╔══
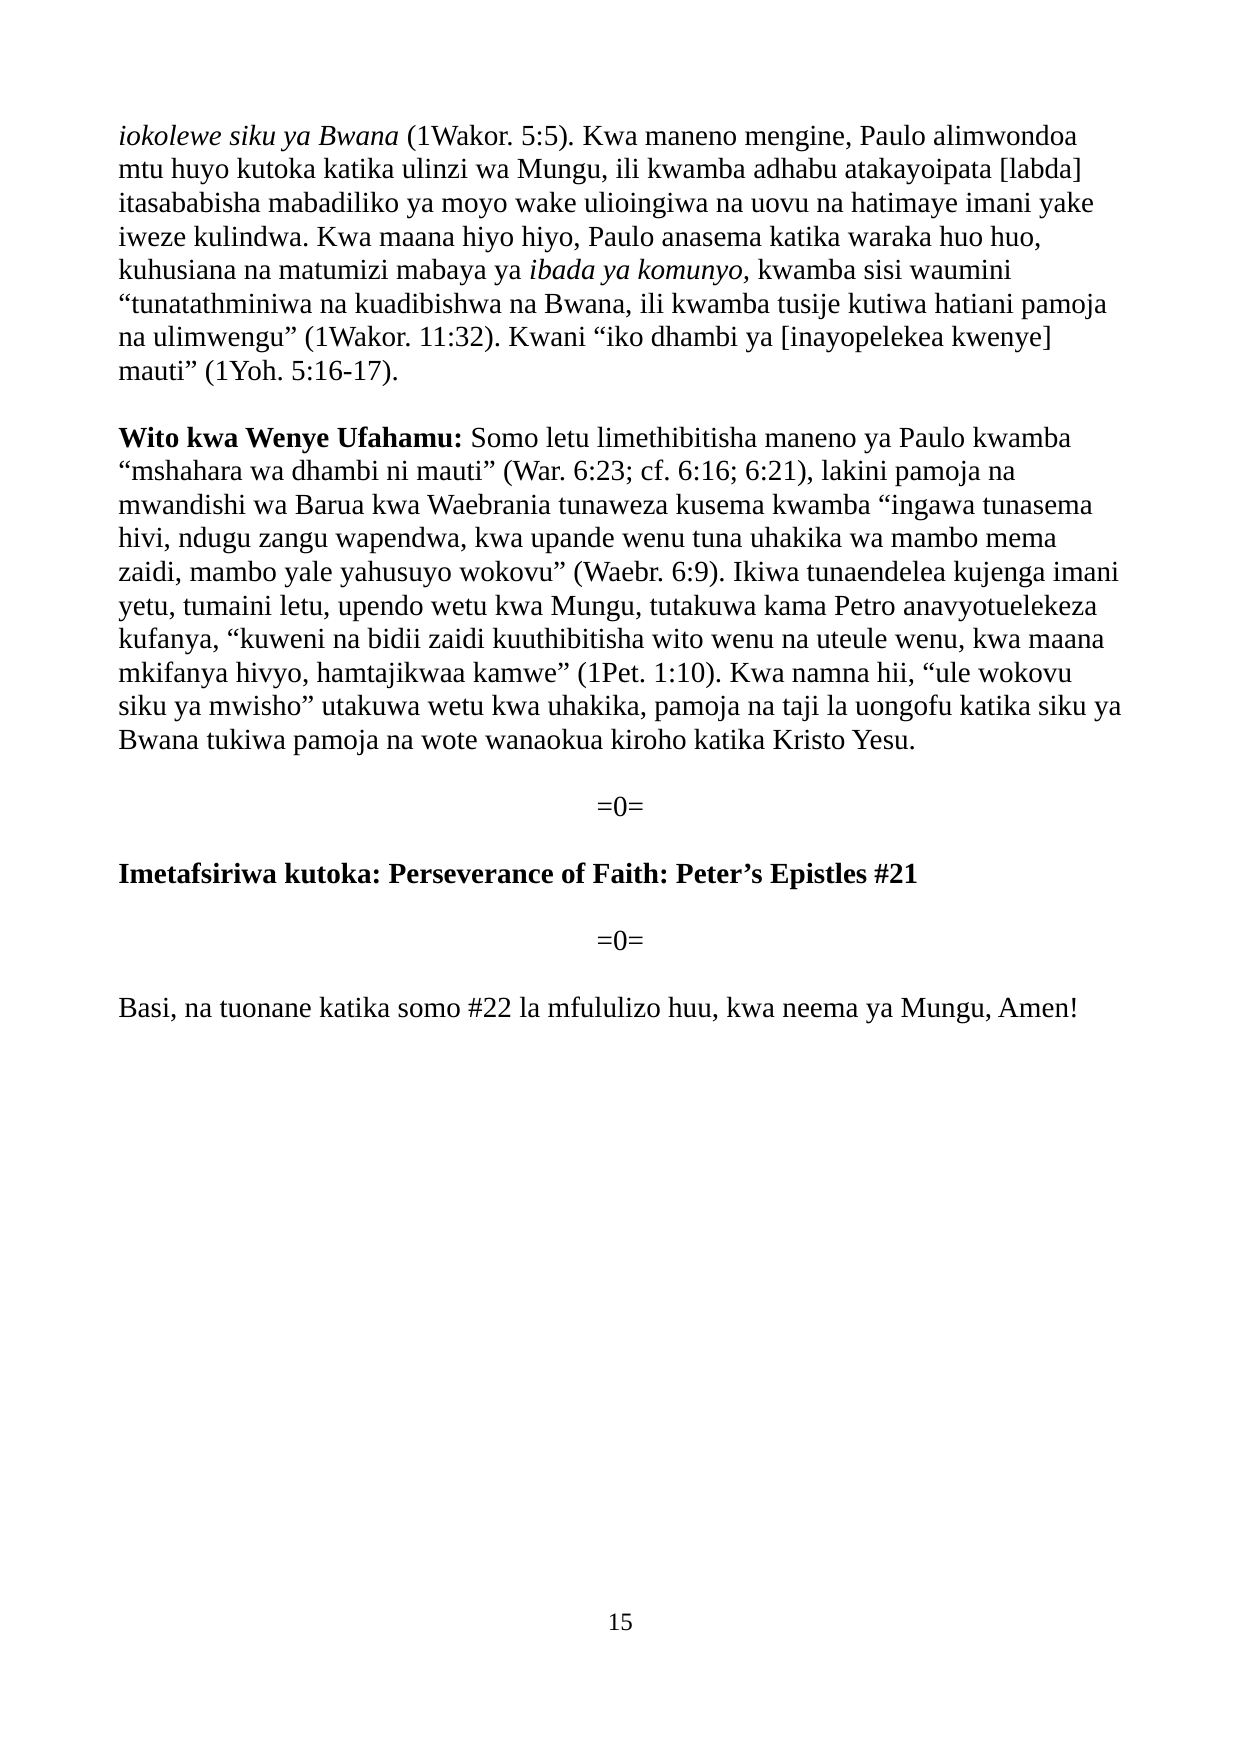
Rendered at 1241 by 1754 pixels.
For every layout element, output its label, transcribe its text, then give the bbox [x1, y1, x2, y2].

text Basi, na tuonane katika somo #22 la mfululizo huu, kwa neema ya Mungu, Amen! [118, 990, 1122, 1024]
text Wito kwa Wenye Ufahamu: Somo letu limethibitisha maneno ya Paulo kwamba “mshahara wa dhambi ni mauti” (War. 6:23; cf. 6:16; 6:21), lakini pamoja na mwandishi wa Barua kwa Waebrania tunaweza kusema kwamba “ingawa tunasema hivi, ndugu zangu wapendwa, kwa upande wenu tuna uhakika wa mambo mema zaidi, mambo yale yahusuyo wokovu” (Waebr. 6:9). Ikiwa tunaendelea kujenga imani yetu, tumaini letu, upendo wetu kwa Mungu, tutakuwa kama Petro anavyotuelekeza kufanya, “kuweni na bidii zaidi kuuthibitisha wito wenu na uteule wenu, kwa maana mkifanya hivyo, hamtajikwaa kamwe” (1Pet. 1:10). Kwa namna hii, “ule wokovu siku ya mwisho” utakuwa wetu kwa uhakika, pamoja na taji la uongofu katika siku ya Bwana tukiwa pamoja na wote wanaokua kiroho katika Kristo Yesu. [118, 420, 1122, 755]
text =0= [118, 923, 1122, 957]
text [118, 118, 1122, 386]
text =0= [118, 789, 1122, 822]
text Imetafsiriwa kutoka: Perseverance of Faith: Peter’s Epistles #21 [118, 856, 1122, 889]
╚══
== Assignment ==
Output all of the data word for word, excluding any pictures.

== Reply ==
Rendered at 1241 by 1754 pixels.
For every layout element, output its label, transcribe its text, then give the bbox [x1, y1, x2, y2].

text Basi, na tuonane katika somo #22 la mfululizo huu, kwa neema ya Mungu, Amen! [118, 990, 1122, 1024]
text Wito kwa Wenye Ufahamu: Somo letu limethibitisha maneno ya Paulo kwamba “mshahara wa dhambi ni mauti” (War. 6:23; cf. 6:16; 6:21), lakini pamoja na mwandishi wa Barua kwa Waebrania tunaweza kusema kwamba “ingawa tunasema hivi, ndugu zangu wapendwa, kwa upande wenu tuna uhakika wa mambo mema zaidi, mambo yale yahusuyo wokovu” (Waebr. 6:9). Ikiwa tunaendelea kujenga imani yetu, tumaini letu, upendo wetu kwa Mungu, tutakuwa kama Petro anavyotuelekeza kufanya, “kuweni na bidii zaidi kuuthibitisha wito wenu na uteule wenu, kwa maana mkifanya hivyo, hamtajikwaa kamwe” (1Pet. 1:10). Kwa namna hii, “ule wokovu siku ya mwisho” utakuwa wetu kwa uhakika, pamoja na taji la uongofu katika siku ya Bwana tukiwa pamoja na wote wanaokua kiroho katika Kristo Yesu. [118, 420, 1122, 755]
text =0= [118, 923, 1122, 957]
text [118, 118, 1122, 386]
text =0= [118, 789, 1122, 822]
text Imetafsiriwa kutoka: Perseverance of Faith: Peter’s Epistles #21 [118, 856, 1122, 889]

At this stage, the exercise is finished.